[Start of section]

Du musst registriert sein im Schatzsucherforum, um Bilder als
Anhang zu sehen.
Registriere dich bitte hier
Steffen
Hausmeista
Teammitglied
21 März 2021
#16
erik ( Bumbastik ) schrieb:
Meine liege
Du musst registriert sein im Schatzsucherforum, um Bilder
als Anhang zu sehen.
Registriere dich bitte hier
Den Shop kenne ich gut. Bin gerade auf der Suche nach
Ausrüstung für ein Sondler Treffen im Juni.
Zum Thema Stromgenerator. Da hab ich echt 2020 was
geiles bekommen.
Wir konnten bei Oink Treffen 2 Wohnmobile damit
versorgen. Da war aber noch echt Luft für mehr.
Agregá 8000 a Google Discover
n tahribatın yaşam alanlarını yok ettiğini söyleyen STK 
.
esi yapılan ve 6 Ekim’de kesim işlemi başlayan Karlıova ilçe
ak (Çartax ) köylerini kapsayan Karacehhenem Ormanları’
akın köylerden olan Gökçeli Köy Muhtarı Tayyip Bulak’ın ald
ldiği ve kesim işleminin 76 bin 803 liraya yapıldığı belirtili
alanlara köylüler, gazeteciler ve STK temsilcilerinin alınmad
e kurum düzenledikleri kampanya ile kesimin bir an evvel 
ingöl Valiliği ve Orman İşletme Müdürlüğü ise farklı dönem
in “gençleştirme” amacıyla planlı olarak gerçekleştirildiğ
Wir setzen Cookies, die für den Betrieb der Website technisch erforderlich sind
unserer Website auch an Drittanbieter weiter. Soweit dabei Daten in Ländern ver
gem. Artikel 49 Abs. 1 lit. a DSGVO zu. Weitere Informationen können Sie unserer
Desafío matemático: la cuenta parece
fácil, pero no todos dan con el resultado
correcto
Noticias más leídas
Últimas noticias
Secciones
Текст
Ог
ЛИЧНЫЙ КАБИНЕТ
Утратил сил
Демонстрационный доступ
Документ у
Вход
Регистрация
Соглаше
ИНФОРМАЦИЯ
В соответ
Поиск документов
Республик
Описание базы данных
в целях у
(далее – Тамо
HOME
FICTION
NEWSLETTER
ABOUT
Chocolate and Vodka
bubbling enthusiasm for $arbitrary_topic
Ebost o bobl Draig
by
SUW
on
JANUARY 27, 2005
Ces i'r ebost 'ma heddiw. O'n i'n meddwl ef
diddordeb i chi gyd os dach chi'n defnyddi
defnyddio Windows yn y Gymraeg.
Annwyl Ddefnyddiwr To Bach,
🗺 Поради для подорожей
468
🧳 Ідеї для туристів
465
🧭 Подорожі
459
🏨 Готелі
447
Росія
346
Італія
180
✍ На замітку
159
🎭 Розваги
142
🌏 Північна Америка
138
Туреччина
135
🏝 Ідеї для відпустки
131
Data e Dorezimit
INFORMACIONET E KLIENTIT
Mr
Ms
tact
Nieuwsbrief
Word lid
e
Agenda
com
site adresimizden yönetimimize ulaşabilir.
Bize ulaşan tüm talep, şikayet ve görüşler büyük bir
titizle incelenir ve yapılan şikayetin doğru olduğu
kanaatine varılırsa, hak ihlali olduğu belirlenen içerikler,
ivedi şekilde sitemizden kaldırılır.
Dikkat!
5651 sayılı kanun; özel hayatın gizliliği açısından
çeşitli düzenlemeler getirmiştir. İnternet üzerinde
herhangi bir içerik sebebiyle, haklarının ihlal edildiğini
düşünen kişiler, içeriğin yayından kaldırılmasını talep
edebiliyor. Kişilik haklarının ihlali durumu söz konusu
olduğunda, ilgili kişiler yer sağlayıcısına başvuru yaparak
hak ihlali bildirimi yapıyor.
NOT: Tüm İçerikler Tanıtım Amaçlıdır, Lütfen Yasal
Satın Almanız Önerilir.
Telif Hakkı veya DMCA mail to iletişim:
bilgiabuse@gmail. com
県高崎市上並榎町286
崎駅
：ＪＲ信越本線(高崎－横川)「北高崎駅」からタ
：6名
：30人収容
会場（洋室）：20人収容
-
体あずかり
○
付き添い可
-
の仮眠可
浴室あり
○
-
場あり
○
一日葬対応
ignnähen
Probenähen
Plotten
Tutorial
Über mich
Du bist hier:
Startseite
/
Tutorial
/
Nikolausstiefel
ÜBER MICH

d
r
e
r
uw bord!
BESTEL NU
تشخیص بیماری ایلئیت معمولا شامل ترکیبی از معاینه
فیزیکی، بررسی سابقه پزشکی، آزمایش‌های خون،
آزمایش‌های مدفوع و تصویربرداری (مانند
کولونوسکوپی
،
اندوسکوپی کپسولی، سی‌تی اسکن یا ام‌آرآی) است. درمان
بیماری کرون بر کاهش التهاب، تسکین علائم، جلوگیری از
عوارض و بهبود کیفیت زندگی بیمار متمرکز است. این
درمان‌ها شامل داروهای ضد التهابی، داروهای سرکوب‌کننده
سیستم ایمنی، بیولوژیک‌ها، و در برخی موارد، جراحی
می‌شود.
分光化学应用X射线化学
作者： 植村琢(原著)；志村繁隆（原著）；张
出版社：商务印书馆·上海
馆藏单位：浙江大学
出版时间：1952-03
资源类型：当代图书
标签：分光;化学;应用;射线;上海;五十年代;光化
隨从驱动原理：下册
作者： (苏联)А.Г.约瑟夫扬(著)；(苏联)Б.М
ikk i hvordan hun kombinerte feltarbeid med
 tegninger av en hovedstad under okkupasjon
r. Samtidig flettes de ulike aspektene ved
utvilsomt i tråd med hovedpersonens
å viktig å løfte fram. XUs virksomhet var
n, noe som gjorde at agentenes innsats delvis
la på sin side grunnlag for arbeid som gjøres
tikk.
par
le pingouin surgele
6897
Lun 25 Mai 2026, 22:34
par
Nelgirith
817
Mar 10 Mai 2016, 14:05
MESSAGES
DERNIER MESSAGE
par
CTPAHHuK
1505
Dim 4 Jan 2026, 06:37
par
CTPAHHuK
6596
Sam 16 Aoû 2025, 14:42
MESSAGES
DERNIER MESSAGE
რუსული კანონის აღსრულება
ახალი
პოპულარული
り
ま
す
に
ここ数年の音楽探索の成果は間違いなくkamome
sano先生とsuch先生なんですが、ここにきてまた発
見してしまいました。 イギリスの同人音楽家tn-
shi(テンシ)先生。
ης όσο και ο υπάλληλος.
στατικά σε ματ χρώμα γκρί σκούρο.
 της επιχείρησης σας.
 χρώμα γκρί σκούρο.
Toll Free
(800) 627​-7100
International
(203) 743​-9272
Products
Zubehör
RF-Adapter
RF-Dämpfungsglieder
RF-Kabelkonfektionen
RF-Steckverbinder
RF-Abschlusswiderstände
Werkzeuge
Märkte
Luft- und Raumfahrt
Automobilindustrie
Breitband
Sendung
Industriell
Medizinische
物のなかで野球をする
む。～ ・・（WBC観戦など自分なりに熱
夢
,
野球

[End of section]

Reproduce every line of the material above without any alteration, keeping the original order.

== Response ==
Du musst registriert sein im Schatzsucherforum, um Bilder als
Anhang zu sehen.
Registriere dich bitte hier
Steffen
Hausmeista
Teammitglied
21 März 2021
#16
erik ( Bumbastik ) schrieb:
Meine liege
Du musst registriert sein im Schatzsucherforum, um Bilder
als Anhang zu sehen.
Registriere dich bitte hier
Den Shop kenne ich gut. Bin gerade auf der Suche nach
Ausrüstung für ein Sondler Treffen im Juni.
Zum Thema Stromgenerator. Da hab ich echt 2020 was
geiles bekommen.
Wir konnten bei Oink Treffen 2 Wohnmobile damit
versorgen. Da war aber noch echt Luft für mehr.
Agregá 8000 a Google Discover
n tahribatın yaşam alanlarını yok ettiğini söyleyen STK 
.
esi yapılan ve 6 Ekim’de kesim işlemi başlayan Karlıova ilçe
ak (Çartax ) köylerini kapsayan Karacehhenem Ormanları’
akın köylerden olan Gökçeli Köy Muhtarı Tayyip Bulak’ın ald
ldiği ve kesim işleminin 76 bin 803 liraya yapıldığı belirtili
alanlara köylüler, gazeteciler ve STK temsilcilerinin alınmad
e kurum düzenledikleri kampanya ile kesimin bir an evvel 
ingöl Valiliği ve Orman İşletme Müdürlüğü ise farklı dönem
in “gençleştirme” amacıyla planlı olarak gerçekleştirildiğ
Wir setzen Cookies, die für den Betrieb der Website technisch erforderlich sind
unserer Website auch an Drittanbieter weiter. Soweit dabei Daten in Ländern ver
gem. Artikel 49 Abs. 1 lit. a DSGVO zu. Weitere Informationen können Sie unserer
Desafío matemático: la cuenta parece
fácil, pero no todos dan con el resultado
correcto
Noticias más leídas
Últimas noticias
Secciones
Текст
Ог
ЛИЧНЫЙ КАБИНЕТ
Утратил сил
Демонстрационный доступ
Документ у
Вход
Регистрация
Соглаше
ИНФОРМАЦИЯ
В соответ
Поиск документов
Республик
Описание базы данных
в целях у
(далее – Тамо
HOME
FICTION
NEWSLETTER
ABOUT
Chocolate and Vodka
bubbling enthusiasm for $arbitrary_topic
Ebost o bobl Draig
by
SUW
on
JANUARY 27, 2005
Ces i'r ebost 'ma heddiw. O'n i'n meddwl ef
diddordeb i chi gyd os dach chi'n defnyddi
defnyddio Windows yn y Gymraeg.
Annwyl Ddefnyddiwr To Bach,
🗺 Поради для подорожей
468
🧳 Ідеї для туристів
465
🧭 Подорожі
459
🏨 Готелі
447
Росія
346
Італія
180
✍ На замітку
159
🎭 Розваги
142
🌏 Північна Америка
138
Туреччина
135
🏝 Ідеї для відпустки
131
Data e Dorezimit
INFORMACIONET E KLIENTIT
Mr
Ms
tact
Nieuwsbrief
Word lid
e
Agenda
com
site adresimizden yönetimimize ulaşabilir.
Bize ulaşan tüm talep, şikayet ve görüşler büyük bir
titizle incelenir ve yapılan şikayetin doğru olduğu
kanaatine varılırsa, hak ihlali olduğu belirlenen içerikler,
ivedi şekilde sitemizden kaldırılır.
Dikkat!
5651 sayılı kanun; özel hayatın gizliliği açısından
çeşitli düzenlemeler getirmiştir. İnternet üzerinde
herhangi bir içerik sebebiyle, haklarının ihlal edildiğini
düşünen kişiler, içeriğin yayından kaldırılmasını talep
edebiliyor. Kişilik haklarının ihlali durumu söz konusu
olduğunda, ilgili kişiler yer sağlayıcısına başvuru yaparak
hak ihlali bildirimi yapıyor.
NOT: Tüm İçerikler Tanıtım Amaçlıdır, Lütfen Yasal
Satın Almanız Önerilir.
Telif Hakkı veya DMCA mail to iletişim:
bilgiabuse@gmail. com
県高崎市上並榎町286
崎駅
：ＪＲ信越本線(高崎－横川)「北高崎駅」からタ
：6名
：30人収容
会場（洋室）：20人収容
-
体あずかり
○
付き添い可
-
の仮眠可
浴室あり
○
-
場あり
○
一日葬対応
ignnähen
Probenähen
Plotten
Tutorial
Über mich
Du bist hier:
Startseite
/
Tutorial
/
Nikolausstiefel
ÜBER MICH

d
r
e
r
uw bord!
BESTEL NU
تشخیص بیماری ایلئیت معمولا شامل ترکیبی از معاینه
فیزیکی، بررسی سابقه پزشکی، آزمایش‌های خون،
آزمایش‌های مدفوع و تصویربرداری (مانند
کولونوسکوپی
،
اندوسکوپی کپسولی، سی‌تی اسکن یا ام‌آرآی) است. درمان
بیماری کرون بر کاهش التهاب، تسکین علائم، جلوگیری از
عوارض و بهبود کیفیت زندگی بیمار متمرکز است. این
درمان‌ها شامل داروهای ضد التهابی، داروهای سرکوب‌کننده
سیستم ایمنی، بیولوژیک‌ها، و در برخی موارد، جراحی
می‌شود.
分光化学应用X射线化学
作者： 植村琢(原著)；志村繁隆（原著）；张
出版社：商务印书馆·上海
馆藏单位：浙江大学
出版时间：1952-03
资源类型：当代图书
标签：分光;化学;应用;射线;上海;五十年代;光化
隨从驱动原理：下册
作者： (苏联)А.Г.约瑟夫扬(著)；(苏联)Б.М
ikk i hvordan hun kombinerte feltarbeid med
 tegninger av en hovedstad under okkupasjon
r. Samtidig flettes de ulike aspektene ved
utvilsomt i tråd med hovedpersonens
å viktig å løfte fram. XUs virksomhet var
n, noe som gjorde at agentenes innsats delvis
la på sin side grunnlag for arbeid som gjøres
tikk.
par
le pingouin surgele
6897
Lun 25 Mai 2026, 22:34
par
Nelgirith
817
Mar 10 Mai 2016, 14:05
MESSAGES
DERNIER MESSAGE
par
CTPAHHuK
1505
Dim 4 Jan 2026, 06:37
par
CTPAHHuK
6596
Sam 16 Aoû 2025, 14:42
MESSAGES
DERNIER MESSAGE
რუსული კანონის აღსრულება
ახალი
პოპულარული
り
ま
す
に
ここ数年の音楽探索の成果は間違いなくkamome
sano先生とsuch先生なんですが、ここにきてまた発
見してしまいました。 イギリスの同人音楽家tn-
shi(テンシ)先生。
ης όσο και ο υπάλληλος.
στατικά σε ματ χρώμα γκρί σκούρο.
 της επιχείρησης σας.
 χρώμα γκρί σκούρο.
Toll Free
(800) 627​-7100
International
(203) 743​-9272
Products
Zubehör
RF-Adapter
RF-Dämpfungsglieder
RF-Kabelkonfektionen
RF-Steckverbinder
RF-Abschlusswiderstände
Werkzeuge
Märkte
Luft- und Raumfahrt
Automobilindustrie
Breitband
Sendung
Industriell
Medizinische
物のなかで野球をする
む。～ ・・（WBC観戦など自分なりに熱
夢
,
野球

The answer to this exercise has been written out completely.